Hint: You may use the following functions: slice(); left_join().

library(tidytext) # Load text analysis toolkit
data("stop_words") # Load built-in stopwords (e.g., meaningless words like "the", "and")
Feedback <- read_csv("CustomerFeedback.csv")

## Rows: 24 Columns: 8
## -- Column specification --------------------------------------------------------
## Delimiter: ","
## chr (4): CustomerID, Feedback_Text, Preferred_Contact, Churn_Risk
## dbl (4): Rating, Feedback_ID, Response_Time_Days, Sentiment
## 
## i Use `spec()` to retrieve the full column specification for this data.
## i Specify the column types or set `show_col_types = FALSE` to quiet this message.

feedback_tokens <- Feedback %>%
  mutate(Feedback_ID = row_number()) %>%
  unnest_tokens(word, Feedback_Text) %>%
  anti_join(stop_words) %>%
  count(Feedback_ID, word, sort = TRUE) %>%
  group_by(Feedback_ID) %>%
  slice(1) %>%
  ungroup()

## Joining with `by = join_by(word)`

Feedback <- Feedback %>%
  mutate(Feedback_ID = row_number()) %>%
  left_join(feedback_tokens, by = "Feedback_ID")

2b) If the most frequent word in the most_frequent_word column of a CustomerFeedback dataset is “okay,” can we conclude that the overall user sentiment is positive? Justify your answer.(10 pts).

Answer: No. Firstly, “Okay” is a neatrual word, it can be both positive and negative in expressing feelings. It do not mean a strongly positive attitude. Secondly, because we only get the most frequently word instead of full sentences or phrases, we may miss crucial context. Lastly, the presence of many “okay” ratings could indicate widespread mediocrity rather than genuine satisfaction.
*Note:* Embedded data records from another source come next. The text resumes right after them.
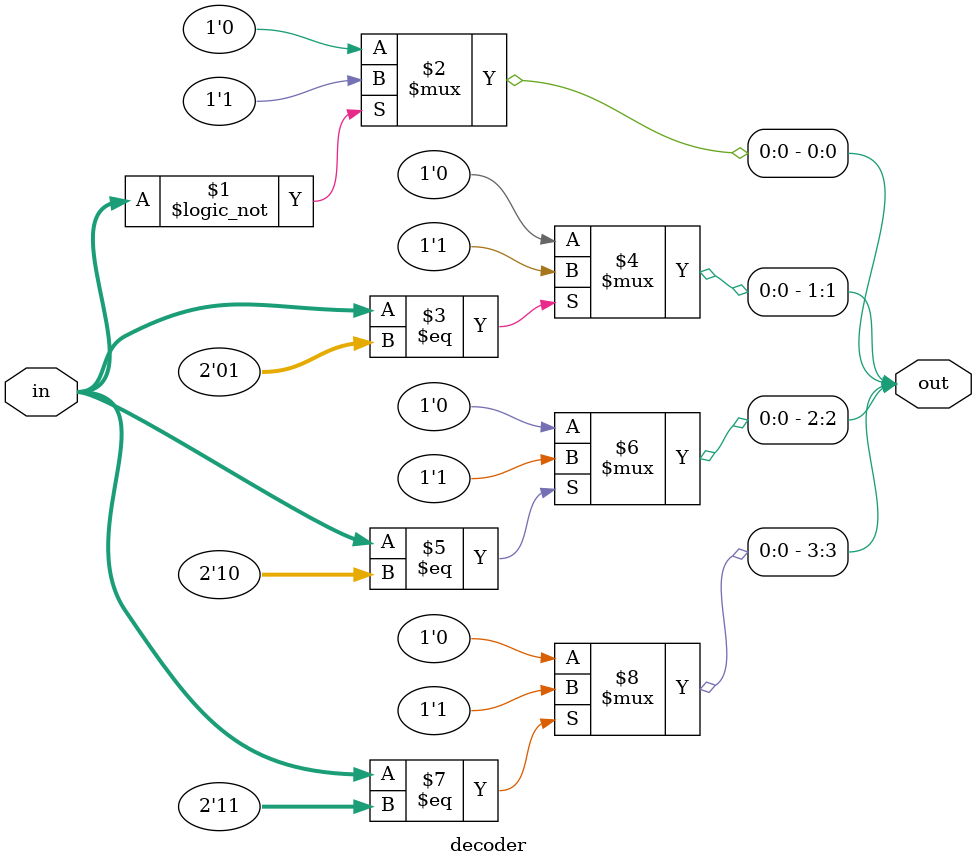
<source format=v>
module decoder(input [1:0]in,output [3:0]out);
assign out[0]=(in==2'b00)?1'b1:1'b0;
assign out[1]=(in==2'b01)?1'b1:1'b0;
assign out[2]=(in==2'b10)?1'b1:1'b0;
assign out[3]=(in==2'b11)?1'b1:1'b0;
endmodule



</source>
2c) The column “Sentiment” is the result of a sentiment analysis on customers’ textual feedback, its values range from -1 [most negative] to +1 [most positive]). The dataset also includes a Rating column (e.g., 1–5 stars). Task(10 pts): Write R code to: 1. Calculate the correlation coefficient between the Sentiment (numeric values ranging from -1 to +1) and Rating (e.g., 1–5 stars) columns in the dataset. 2. Visualize the relationship between these two variables using an appropriate plot, and describe their relationship.
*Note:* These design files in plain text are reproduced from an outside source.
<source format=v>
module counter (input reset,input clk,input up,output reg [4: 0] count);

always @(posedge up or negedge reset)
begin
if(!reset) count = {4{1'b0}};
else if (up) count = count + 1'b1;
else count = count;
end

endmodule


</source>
correlation <- cor(Feedback$Sentiment, Feedback$Rating, 
                   use = "complete.obs") 

ggplot(Feedback, aes(x = Sentiment, y = Rating)) +  
  geom_point(alpha = 1, color = "black") +
  geom_smooth(method = "lm", color = "blue", se = TRUE) +
  labs(
    title = "Correlation coefficient between the Sentiment and Rating",
    x = "Sentiment (numeric values ranging from -1 to +1)", 
    y = "Rating (e.g., 1–5 stars)"  
  ) +
  theme_minimal()

## `geom_smooth()` using formula = 'y ~ x'

## Warning: Removed 1 row containing non-finite outside the scale range
## (`stat_smooth()`).

## Warning: Removed 1 row containing missing values or values outside the scale range
## (`geom_point()`).

Answer: There is a positive correlation between the Sentiment score and the Rating. When the Sentiment score increases, the customer Rating also systematically rises. It means the sentiment of the customer’s textual feedback is highly consistent with the numerical rating. The correlation between 2 factor is 0.71, this indicates that text sentiment analysis can effectively predict customers’ numerical ratings. Besides, here may exist several point that do not close to the regression line. This may because some customer has a negative sentiment but moderate rating, as well as has a postive sentiment but a low rating. But it would not affect the liner regression.